● GIVEN TASK A:
In the SageMaker training notebook, what version is passed when retrieving the XGBoost image URI?
● GIVEN TASK B:
Rewrite the stored entries from the line containing "family: Orchidaceae" through the end of the entries, switching "common name" to "vernacular name" and leaving everything else unchanged. Omit the pictures.

We will now train an XGBoost model using the SageMaker Python SDK and the output of the EMR Step.

In [None]:
# training step for generating model artifacts
model_path = f"s3://{sagemaker_session.default_bucket()}/{base_job_prefix}/AbaloneTrain"
image_uri = sagemaker.image_uris.retrieve(
 framework="xgboost",
 region=region,
 version="1.0-1",
 py_version="py3",
 instance_type=training_instance_type,
)
xgb_train = Estimator(
 image_uri=image_uri,
 instance_type=training_instance_type,
 instance_count=1,
 output_path=model_path,
 base_job_name=f"{base_job_prefix}/abalone-train",
 sagemaker_session=pipeline_session,
 role=role,
)
xgb_train.set_hyperparameters(
 objective="reg:linear",
 num_round=50,
 max_depth=5,
 eta=0.2,
 gamma=4,
 min_child_weight=6,
 subsample=0.7,
 silent=0,
)
step_args = xgb_train.fit(
 inputs={
 "train": TrainingInput(
 s3_data=f"{output_path}/train",
 content_type="text/csv",
 ),
 "validation": TrainingInput(
 s3_data=f"{output_path}/valid",
 content_type="text/csv",
 ),
 },
)
step_train = TrainingStep(
 name="TrainAbaloneModel",
 step_args=step_args,
)

In [None]:
step_train.add_depends_on([step_emr])

#### Evaluating the model

Use a processing job to evaluate the model from the TrainingStep. If the output of the evaluation is True, a model is created.

In [None]:
%%writefile code/evaluate.py

"""Evaluation script for measuring mean squared error."""
import json
import logging
import pathlib
import pickle
import tarfile

import numpy as np
import pandas as pd
import xgboost
import glob

from sklearn.metrics import mean_squared_error

logger = logging.getLogger()
logger.setLevel(logging.INFO)
logger.addHandler(logging.StreamHandler())


if __name__ == "__main__":
 logger.debug("Starting evaluation.")
 model_path = "/opt/ml/processing/model/model.tar.gz"
 with tarfile.open(model_path) as tar:
 tar.extractall(path=".")

 logger.debug("Loading xgboost model.")
 model = pickle.load(open("xgboost-model", "rb"))

 logger.debug("Reading test data.")

 test_path = "/opt/ml/processing/test/"
 test_file = glob.glob(f"{test_path}/*.csv")[0]
 df = pd.read_csv(test_file, header=None)

 logger.debug("Reading test data.")
 y_test = df.iloc[:, 0].to_numpy()
 df.drop(df.columns[0], axis=1, inplace=True)
 X_test = xgboost.DMatrix(df.values)

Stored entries
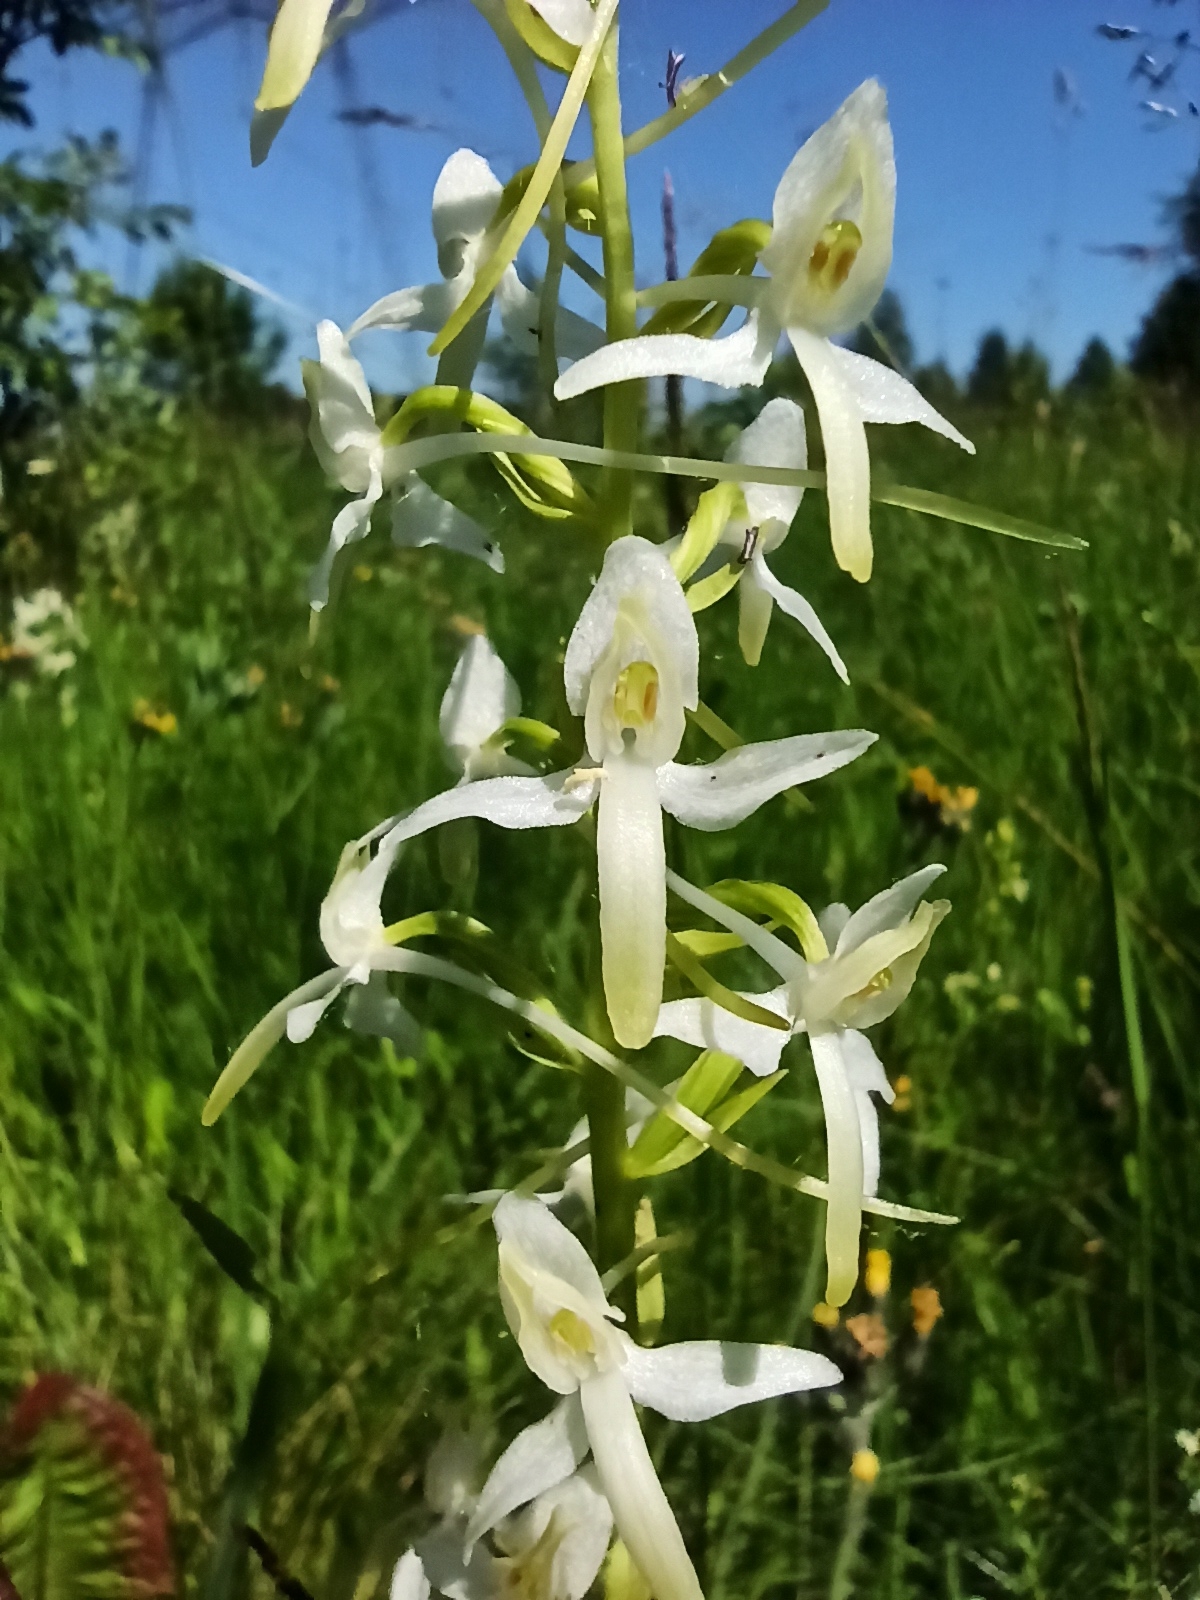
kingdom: Plantae
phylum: Tracheophyta
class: Liliopsida
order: Asparagales
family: Orchidaceae
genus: Platanthera
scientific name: Platanthera bifolia
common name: Lesser butterfly-orchid
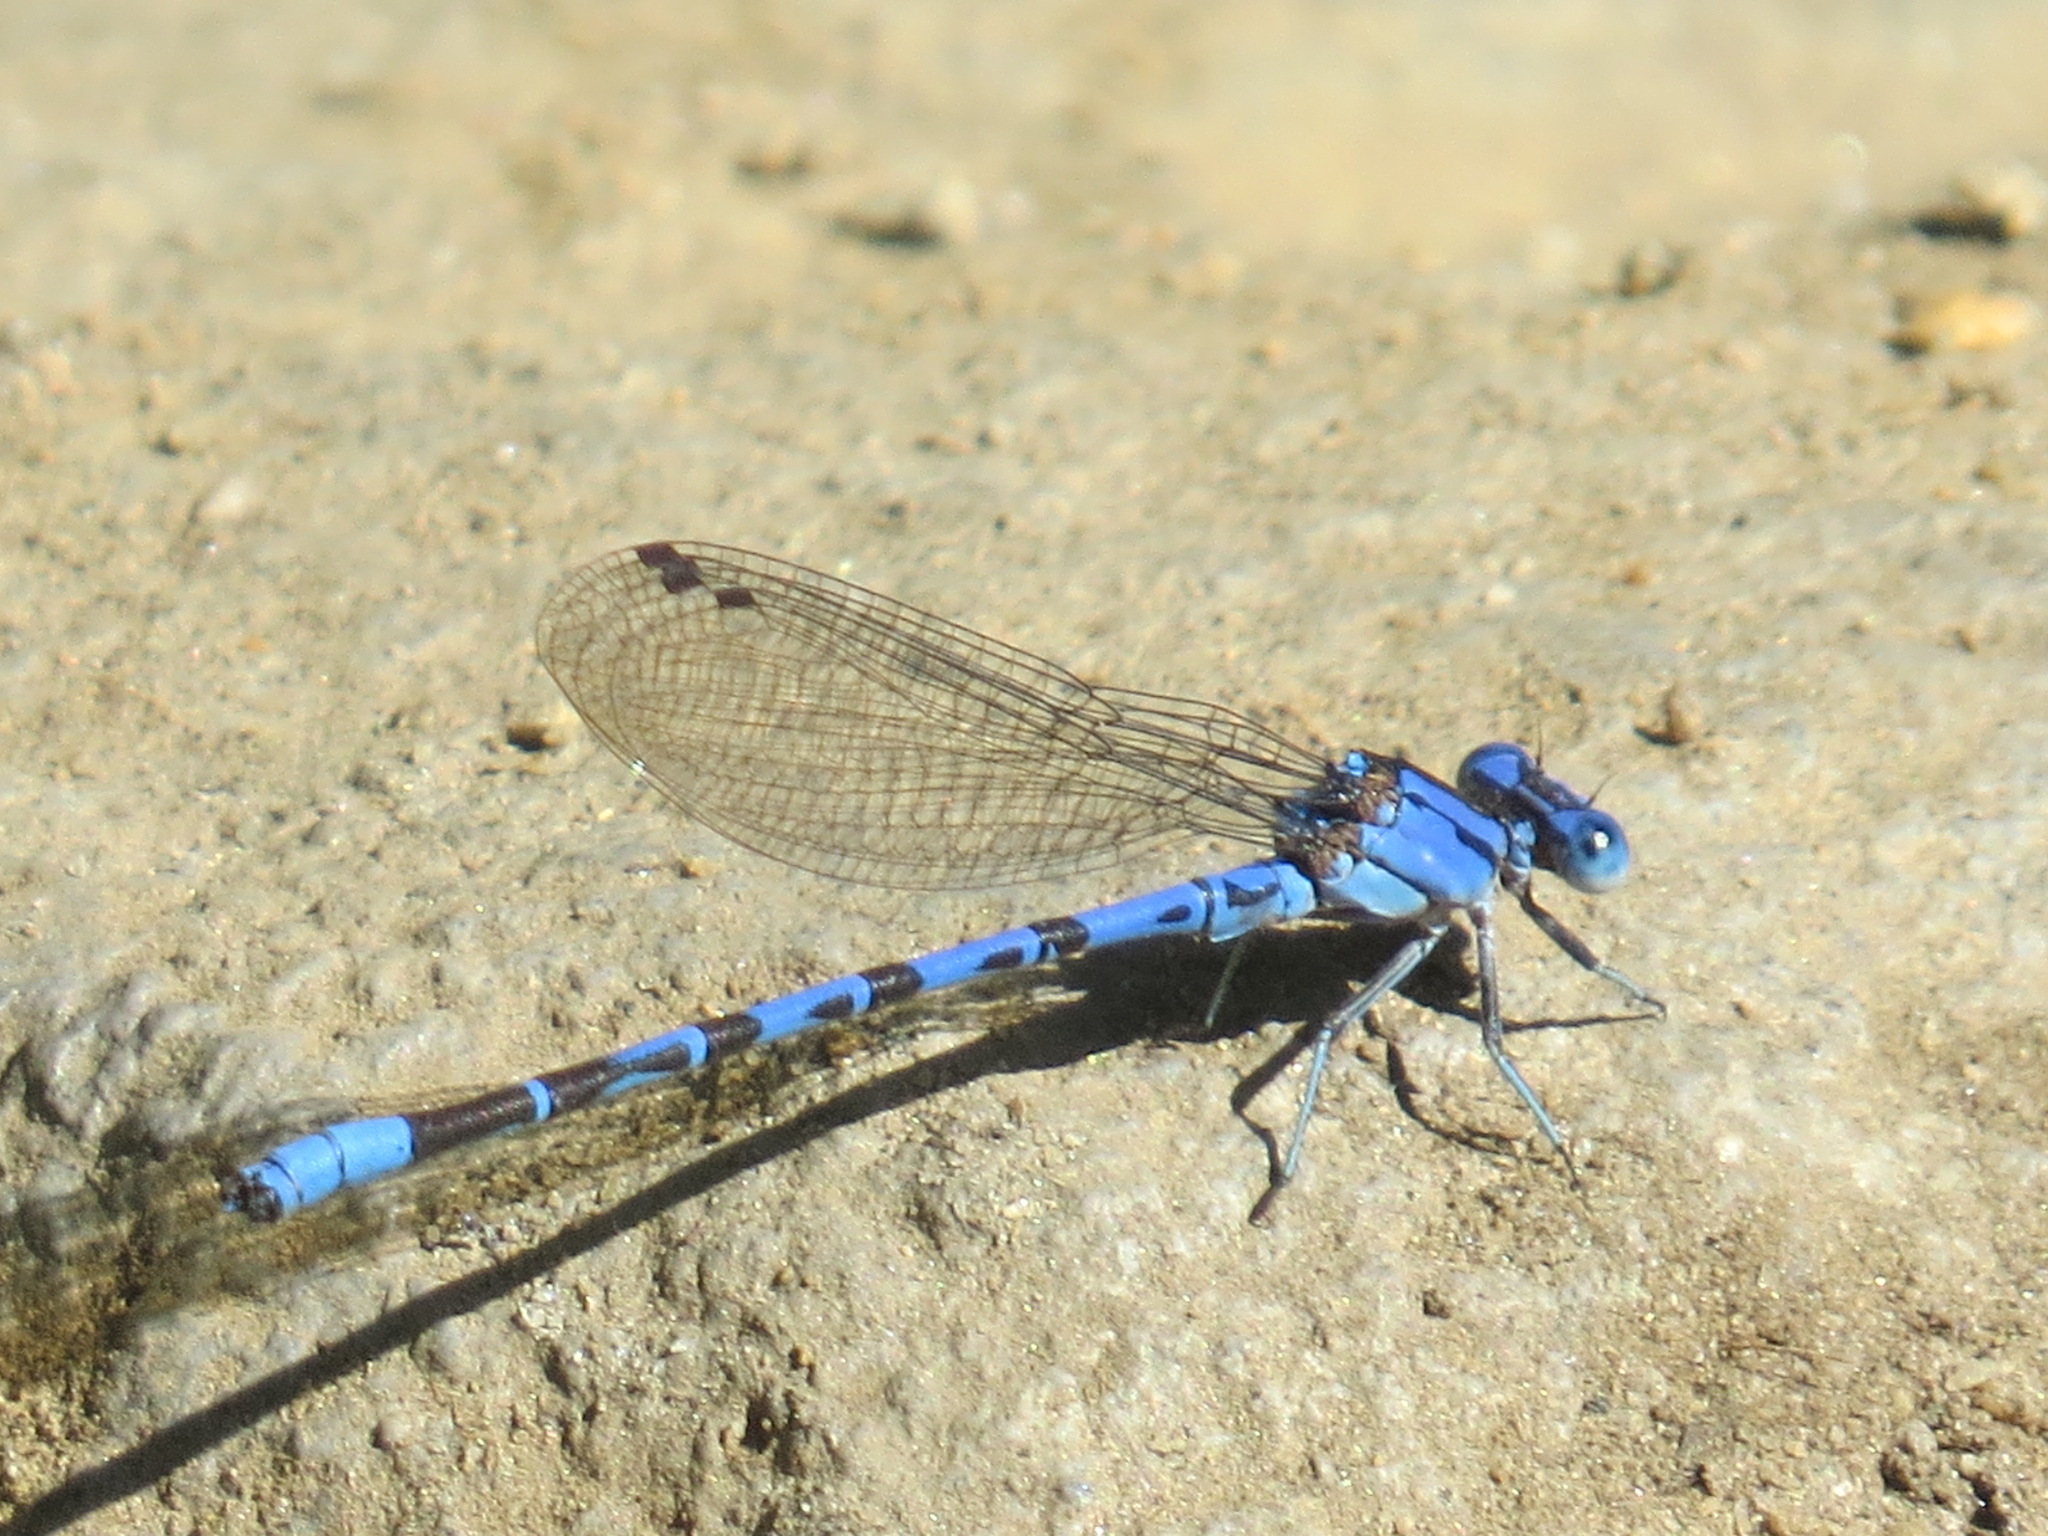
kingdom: Animalia
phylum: Arthropoda
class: Insecta
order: Odonata
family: Coenagrionidae
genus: Argia
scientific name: Argia vivida
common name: Vivid dancer
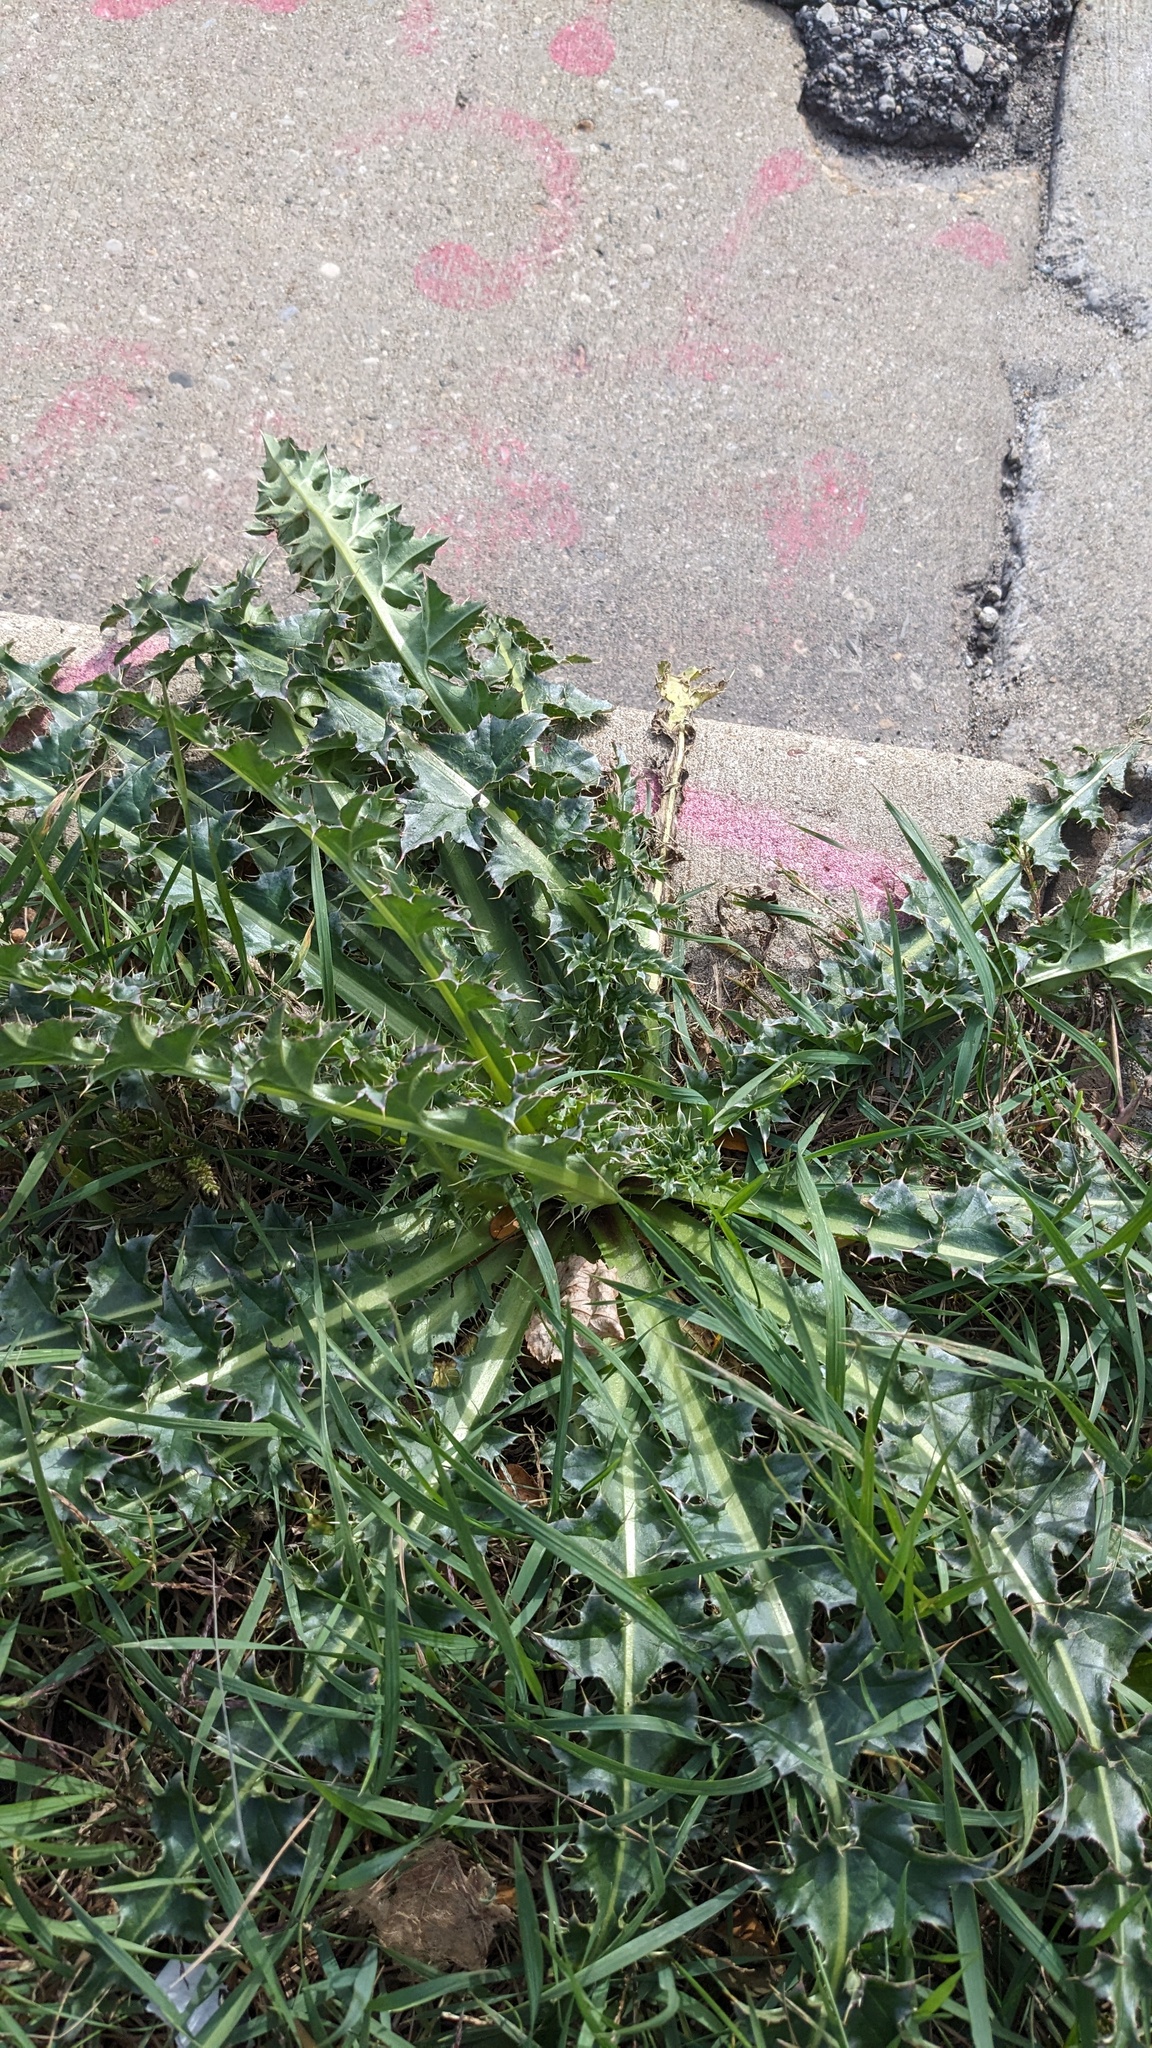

● EXERCISE RESULT A:
1.0-1

● EXERCISE RESULT B:
family: Orchidaceae
genus: Platanthera
scientific name: Platanthera bifolia
vernacular name: Lesser butterfly-orchid
kingdom: Animalia
phylum: Arthropoda
class: Insecta
order: Odonata
family: Coenagrionidae
genus: Argia
scientific name: Argia vivida
vernacular name: Vivid dancer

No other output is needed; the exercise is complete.